嘈雜卻令人安心的環境,讓他被反噬消耗殆盡的精力感到一絲疲憊,卻又奇異地放鬆。
吳邪注意到他有些懨懨的,低聲問:“累了?要不再休息會兒?”
齊硯搖了搖頭,聲音帶著點剛吃飽的慵懶:“不用,就在這兒挺好。”
他只是不想離開這片煙火氣。
張啟靈默默起身,去廚房倒了杯溫水,走過來,無聲地放在齊硯面前的茶几上。
齊硯抬眼看了看他,輕聲道了句:“謝謝小哥。” 張啟靈微微頷首,又安靜地坐回原位。
黑瞎子眼珠一轉,蹭到齊硯身邊,胳膊肘碰了碰他:“小齊老闆,分享一下你是怎麼把自己搞成這樣的?嗯?”
這話一問出來,客廳裡安靜了幾分。
因為齊硯大病初癒,所以他們一首用插科打諢將之前的擔憂暫時掩蓋,但心裡的疑問和關切一首都在。
齊硯沉默了一下,端起張啟靈給的那杯水,慢慢喝了一口,溫水潤過喉嚨,總結了一句話:“西王母想要得到真正的長生。”
眾人不解,想到離開前看到的那個女人,她不是己經長生了嗎?
解雨臣問:“此話何意?”
齊硯組織了一下語言,將前因後果慢慢道來。
說完之後,他就看到了幾臉震驚。
“真他孃的邪乎。”胖子回過神來,搓了搓胳膊道,“那老妖婆想長生想瘋了吧。”
齊硯接著道:“她在隕玉里面待了幾千年,早就瘋了。”
“沒有人可以抵擋長生的誘惑。”吳邪問:“你試想下,你有權有勢,還有花不完的錢,你最想要做的是什麼?”

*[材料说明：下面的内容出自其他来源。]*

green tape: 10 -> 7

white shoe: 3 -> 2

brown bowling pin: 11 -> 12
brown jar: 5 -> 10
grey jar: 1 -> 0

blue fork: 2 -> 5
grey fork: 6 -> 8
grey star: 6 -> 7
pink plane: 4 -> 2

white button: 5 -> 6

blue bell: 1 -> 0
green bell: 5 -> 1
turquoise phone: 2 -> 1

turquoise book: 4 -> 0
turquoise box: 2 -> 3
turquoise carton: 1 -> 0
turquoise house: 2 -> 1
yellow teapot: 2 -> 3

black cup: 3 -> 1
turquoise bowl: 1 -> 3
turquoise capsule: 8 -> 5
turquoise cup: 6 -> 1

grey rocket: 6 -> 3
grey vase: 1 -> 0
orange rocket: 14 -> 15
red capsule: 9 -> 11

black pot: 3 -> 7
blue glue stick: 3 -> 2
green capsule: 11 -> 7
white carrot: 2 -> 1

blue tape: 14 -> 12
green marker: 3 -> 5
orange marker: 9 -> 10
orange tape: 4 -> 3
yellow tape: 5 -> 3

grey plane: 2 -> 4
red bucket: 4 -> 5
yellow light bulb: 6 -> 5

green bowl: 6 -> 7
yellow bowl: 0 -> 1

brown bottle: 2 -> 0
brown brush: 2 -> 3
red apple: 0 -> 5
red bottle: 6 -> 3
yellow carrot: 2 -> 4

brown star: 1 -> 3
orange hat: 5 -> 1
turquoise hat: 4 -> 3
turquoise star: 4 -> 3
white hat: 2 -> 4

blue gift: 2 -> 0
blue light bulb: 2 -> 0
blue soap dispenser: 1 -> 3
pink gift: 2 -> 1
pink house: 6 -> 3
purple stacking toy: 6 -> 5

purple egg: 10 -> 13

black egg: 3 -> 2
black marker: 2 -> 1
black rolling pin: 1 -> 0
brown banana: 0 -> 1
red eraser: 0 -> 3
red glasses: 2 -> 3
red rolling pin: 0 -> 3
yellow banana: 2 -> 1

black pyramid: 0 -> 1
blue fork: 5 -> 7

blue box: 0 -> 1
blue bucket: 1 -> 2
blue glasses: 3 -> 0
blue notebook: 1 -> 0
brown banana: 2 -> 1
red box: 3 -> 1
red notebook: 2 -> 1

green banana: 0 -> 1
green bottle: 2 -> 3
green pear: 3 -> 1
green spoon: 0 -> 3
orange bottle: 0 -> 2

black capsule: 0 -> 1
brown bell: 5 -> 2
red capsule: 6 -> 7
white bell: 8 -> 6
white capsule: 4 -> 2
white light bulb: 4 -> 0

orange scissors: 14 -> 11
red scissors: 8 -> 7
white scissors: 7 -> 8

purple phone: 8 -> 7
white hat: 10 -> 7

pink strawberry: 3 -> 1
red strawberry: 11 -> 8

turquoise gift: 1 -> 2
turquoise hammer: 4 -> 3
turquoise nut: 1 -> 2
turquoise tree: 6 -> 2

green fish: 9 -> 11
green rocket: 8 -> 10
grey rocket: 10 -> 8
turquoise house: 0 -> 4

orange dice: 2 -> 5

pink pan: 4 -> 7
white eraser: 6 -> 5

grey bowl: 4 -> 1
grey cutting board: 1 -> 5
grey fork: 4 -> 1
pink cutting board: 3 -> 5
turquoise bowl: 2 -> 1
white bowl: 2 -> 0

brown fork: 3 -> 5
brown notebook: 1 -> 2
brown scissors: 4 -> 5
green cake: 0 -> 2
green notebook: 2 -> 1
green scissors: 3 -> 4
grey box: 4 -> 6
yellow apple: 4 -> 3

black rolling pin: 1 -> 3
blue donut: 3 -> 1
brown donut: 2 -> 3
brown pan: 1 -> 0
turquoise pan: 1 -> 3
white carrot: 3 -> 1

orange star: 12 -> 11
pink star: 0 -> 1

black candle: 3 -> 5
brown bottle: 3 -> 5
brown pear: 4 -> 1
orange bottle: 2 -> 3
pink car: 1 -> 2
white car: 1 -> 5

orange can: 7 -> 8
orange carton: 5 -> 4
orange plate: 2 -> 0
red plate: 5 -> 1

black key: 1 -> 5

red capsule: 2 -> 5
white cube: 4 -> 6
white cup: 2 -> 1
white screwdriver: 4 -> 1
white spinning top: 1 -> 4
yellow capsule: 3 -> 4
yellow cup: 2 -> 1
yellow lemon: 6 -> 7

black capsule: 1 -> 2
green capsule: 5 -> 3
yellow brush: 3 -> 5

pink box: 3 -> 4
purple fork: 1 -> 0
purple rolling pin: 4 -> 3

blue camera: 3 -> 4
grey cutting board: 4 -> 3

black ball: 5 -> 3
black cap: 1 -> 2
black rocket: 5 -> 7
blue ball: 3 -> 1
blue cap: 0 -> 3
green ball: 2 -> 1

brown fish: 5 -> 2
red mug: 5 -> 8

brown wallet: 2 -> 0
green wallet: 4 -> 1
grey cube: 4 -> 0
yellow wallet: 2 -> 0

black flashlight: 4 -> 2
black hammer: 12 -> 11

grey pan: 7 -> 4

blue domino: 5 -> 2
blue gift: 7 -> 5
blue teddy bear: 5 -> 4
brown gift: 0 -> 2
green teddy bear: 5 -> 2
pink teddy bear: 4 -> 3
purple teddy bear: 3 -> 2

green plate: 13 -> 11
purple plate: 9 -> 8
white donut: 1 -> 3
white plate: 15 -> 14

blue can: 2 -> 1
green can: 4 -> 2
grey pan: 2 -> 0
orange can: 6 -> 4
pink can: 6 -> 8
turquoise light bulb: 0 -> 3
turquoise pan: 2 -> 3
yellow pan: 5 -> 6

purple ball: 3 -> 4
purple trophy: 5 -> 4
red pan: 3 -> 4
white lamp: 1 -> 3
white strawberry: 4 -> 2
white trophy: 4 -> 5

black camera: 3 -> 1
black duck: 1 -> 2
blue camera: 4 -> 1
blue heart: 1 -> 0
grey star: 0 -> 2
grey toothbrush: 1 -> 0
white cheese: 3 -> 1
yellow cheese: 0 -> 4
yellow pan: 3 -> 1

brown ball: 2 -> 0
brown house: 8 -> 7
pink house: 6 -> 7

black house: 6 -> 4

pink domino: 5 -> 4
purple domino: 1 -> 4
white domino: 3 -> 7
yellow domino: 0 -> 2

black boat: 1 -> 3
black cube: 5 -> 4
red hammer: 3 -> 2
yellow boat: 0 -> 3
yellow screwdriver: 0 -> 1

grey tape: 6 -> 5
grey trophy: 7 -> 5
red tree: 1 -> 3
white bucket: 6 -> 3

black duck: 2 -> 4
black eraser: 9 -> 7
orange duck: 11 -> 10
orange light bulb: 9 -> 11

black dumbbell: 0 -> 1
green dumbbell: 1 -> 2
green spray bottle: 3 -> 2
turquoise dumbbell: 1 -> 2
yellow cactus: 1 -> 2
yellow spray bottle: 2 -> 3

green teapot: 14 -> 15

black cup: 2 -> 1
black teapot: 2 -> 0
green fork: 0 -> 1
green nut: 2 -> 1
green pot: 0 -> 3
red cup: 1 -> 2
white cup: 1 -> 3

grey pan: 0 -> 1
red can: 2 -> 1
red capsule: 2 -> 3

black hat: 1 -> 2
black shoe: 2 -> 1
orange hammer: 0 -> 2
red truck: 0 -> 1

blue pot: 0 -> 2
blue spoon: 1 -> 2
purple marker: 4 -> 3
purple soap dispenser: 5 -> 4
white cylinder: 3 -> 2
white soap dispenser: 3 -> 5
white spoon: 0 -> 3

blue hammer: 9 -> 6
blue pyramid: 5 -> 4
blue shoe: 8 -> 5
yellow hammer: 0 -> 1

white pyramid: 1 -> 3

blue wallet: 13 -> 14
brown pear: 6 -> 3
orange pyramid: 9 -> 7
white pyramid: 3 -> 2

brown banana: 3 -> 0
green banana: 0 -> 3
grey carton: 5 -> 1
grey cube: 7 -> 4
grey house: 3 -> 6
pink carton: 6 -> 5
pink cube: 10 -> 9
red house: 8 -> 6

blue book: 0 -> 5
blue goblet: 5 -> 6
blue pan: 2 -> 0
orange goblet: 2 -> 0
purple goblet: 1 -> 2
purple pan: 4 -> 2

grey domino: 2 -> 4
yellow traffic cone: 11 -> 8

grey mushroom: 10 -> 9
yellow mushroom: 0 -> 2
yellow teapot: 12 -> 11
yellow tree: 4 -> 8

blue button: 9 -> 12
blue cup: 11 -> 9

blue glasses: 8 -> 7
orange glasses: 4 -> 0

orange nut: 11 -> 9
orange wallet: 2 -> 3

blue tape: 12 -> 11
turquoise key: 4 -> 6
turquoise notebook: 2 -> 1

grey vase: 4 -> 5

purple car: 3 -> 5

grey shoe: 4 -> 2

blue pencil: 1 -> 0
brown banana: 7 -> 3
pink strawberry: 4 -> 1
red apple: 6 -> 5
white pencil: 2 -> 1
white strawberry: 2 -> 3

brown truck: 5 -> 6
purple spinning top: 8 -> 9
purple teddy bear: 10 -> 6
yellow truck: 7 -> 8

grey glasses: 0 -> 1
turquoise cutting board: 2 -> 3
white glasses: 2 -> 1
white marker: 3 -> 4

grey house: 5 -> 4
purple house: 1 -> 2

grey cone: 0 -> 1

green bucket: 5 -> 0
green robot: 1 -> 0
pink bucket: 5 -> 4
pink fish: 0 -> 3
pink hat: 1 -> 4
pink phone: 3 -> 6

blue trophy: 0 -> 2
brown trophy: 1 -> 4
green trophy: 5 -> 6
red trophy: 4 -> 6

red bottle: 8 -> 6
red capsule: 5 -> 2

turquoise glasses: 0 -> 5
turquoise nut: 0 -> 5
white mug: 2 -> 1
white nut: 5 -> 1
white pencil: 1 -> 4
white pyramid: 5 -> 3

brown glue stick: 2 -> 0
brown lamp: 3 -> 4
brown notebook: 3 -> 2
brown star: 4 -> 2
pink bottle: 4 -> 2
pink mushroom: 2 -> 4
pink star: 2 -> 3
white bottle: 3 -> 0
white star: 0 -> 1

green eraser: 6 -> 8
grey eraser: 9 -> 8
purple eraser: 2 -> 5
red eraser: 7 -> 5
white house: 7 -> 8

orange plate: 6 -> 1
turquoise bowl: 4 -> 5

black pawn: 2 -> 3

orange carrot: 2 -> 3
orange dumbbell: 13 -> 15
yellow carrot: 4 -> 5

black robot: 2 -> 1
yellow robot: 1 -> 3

“那必須是繼續活著享受啊。”胖子接話,“要是胖爺我有那條件,非得再向天借個五百年。”
吳邪攤手:“這不就是了。”
“而且,你擁有了長生,什麼事情做不到?”
胖子咂咂嘴,突然轉向齊硯:“小齊弟弟,你家那什麼卦……”
“齊天大卦。”齊硯扶額補充。
“行行行,齊天大卦,真這麼牛逼?還能逆天改命?”
“理論上是這樣,但是誰也沒嘗試過。”齊硯嘆了口氣:“最後一卦,我一首沒琢磨透,不然也不能被反噬成這樣。”
客廳裡又靜默了幾瞬。
黑瞎子翹著二郎腿,雙手枕在腦後,幽幽道:“齊天大卦當然厲害,如果說這世界上唯一能和天道抗衡的,只有這個。”
“可惜……”最後一句話聲音輕到只有他自己聽見。